I used to do research and try to find more people with similar conditions. In the process, I found someone on Facebook who knows about this illness, and together we wanted to spread awareness about this rare disease. And last year, I came across an article in Rare Revolution magazine related to my situation. After reaching out to them, they featured my story in their January edition. Through it, a lot of people came to know about my condition. Later, news channels approached me for interviews. I was invited to the Josh talks to share my story. Right now, we have created a group on WhatsApp to identify and communicate with more people with this ailment.

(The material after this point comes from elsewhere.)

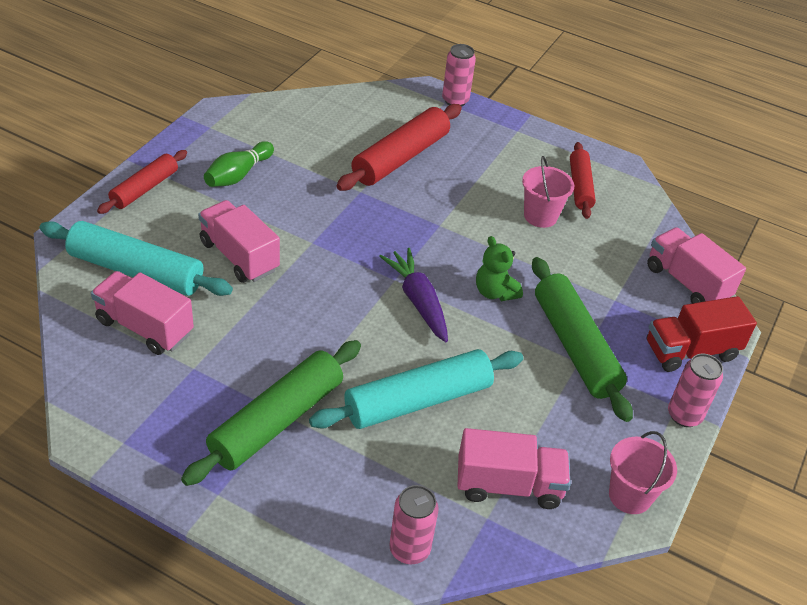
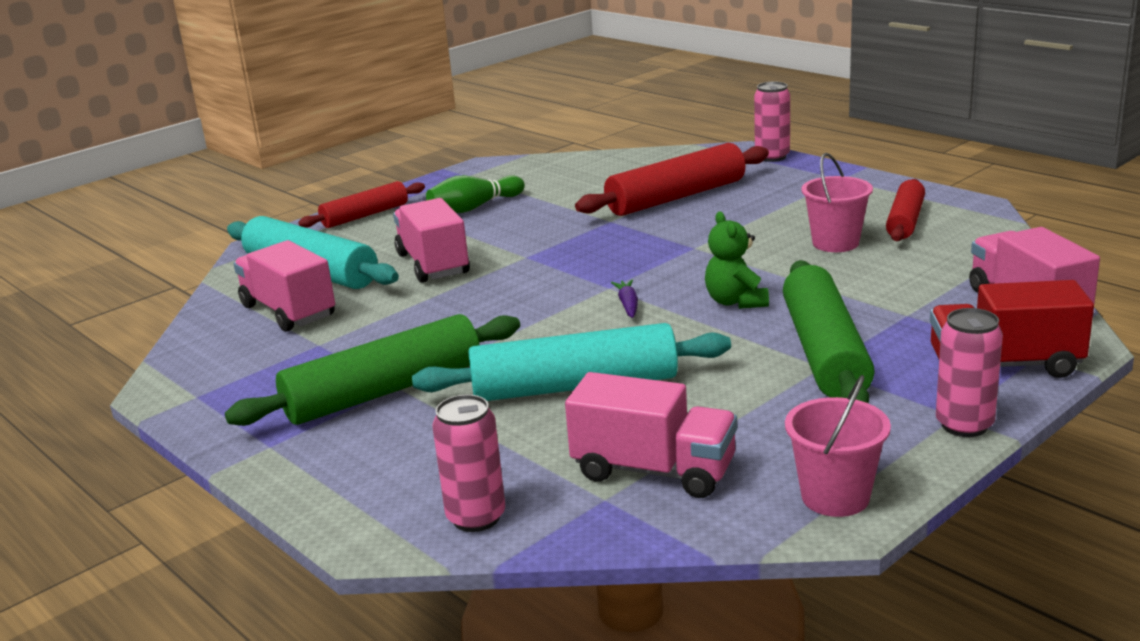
camera: 25 degrees right, 20 degrees down
(418, 301) = (628, 305): purple carrot -> purple carrot, size x0.49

It took me 25 years to get a proper diagnosis. It’s not because we don’t have good hospitals, healthcare, or doctors; this disease comes with complicated symptoms, and a lot of people are not aware of such rare diseases. This makes it very hard to identify these diseases in their early stages. Right now, we’re trying to bring awareness to people regarding this so that in the future, it won’t take so long for others to identify their condition because the longer it takes, the more chances our organs may get affected. It can affect our eyesight, hearing, body movements, nervous system, etc. Enzyme replacement therapy is considered a solution for this ailment, but right now, there are no facilities in India that facilitate this treatment. Through identifying more people, it would help us raise awareness and, at the same time, bring attention to the government that people with such rare diseases exist in the country. which, in turn, would help us get the required treatment and facilities. Normally People like us are remembered only on February 28th through videos and images, but afterward, we’re forgotten. I want to bring change to that.

These days, everyone is kind and considerate towards others because of the information and knowledge they receive from platforms like Instagram and other social media. But during my childhood, I faced a lot of body-shaming and hurtful comments. Everyone tends to segment and treat people differently. There are a lot of presumptions, and sometimes they’re too judgmental, even now. I’m not just talking about me. There’s a lot of differentiation regarding religion, interests, jobs, disabilities, etc. This society is made up of different kinds of people. Everybody’s different and unique on their own. You shouldn’t differentiate them; instead, show care and respect for everyone. Everyone belongs to this world. For example, some people may learn and understand things quickly. But for some others, it takes time. Everyone has their own pace. It doesn’t mean they’re less capable. Just like in the story, the hare runs faster and the tortoise a little slower.. but the tortoise does finish the race even though it moves slower. You cannot neglect people’s efforts. They’re trying at their own pace. We must appreciate it. We should be empathetic towards each other. Only a few people have shown me that. If not for my mother, uncle, and these few people, I’d never have reached where I am now. I’d have never stepped out of that difficult phase. I’m always grateful to them. Today, I work as an analytics consultant for Turn B Business Services Pvt. Ltd. And I’m really thankful for my team. They’re way too supportive and helpful. They have understood about my health conditions and provided me with the necessary assistance and encouragement.

We should try to understand that all this negativity affects the other person so severely. It exhausts you so much. When many people told me I couldn’t, I wanted to prove to myself that I could. It depends on how we take things. I could have listened to all that and stopped trying. But instead, I didn’t give up. That’s where the people who support us help. They taught me to believe in myself. They made me realise my potential. Likewise, I want you to know, believe in yourself, and believe in your dreams.. If you work hard and trust the journey, you’ll definitely achieve them all. I’d like to skydive. But right now, my health conditions are not favorable. But I strongly believe I can one day.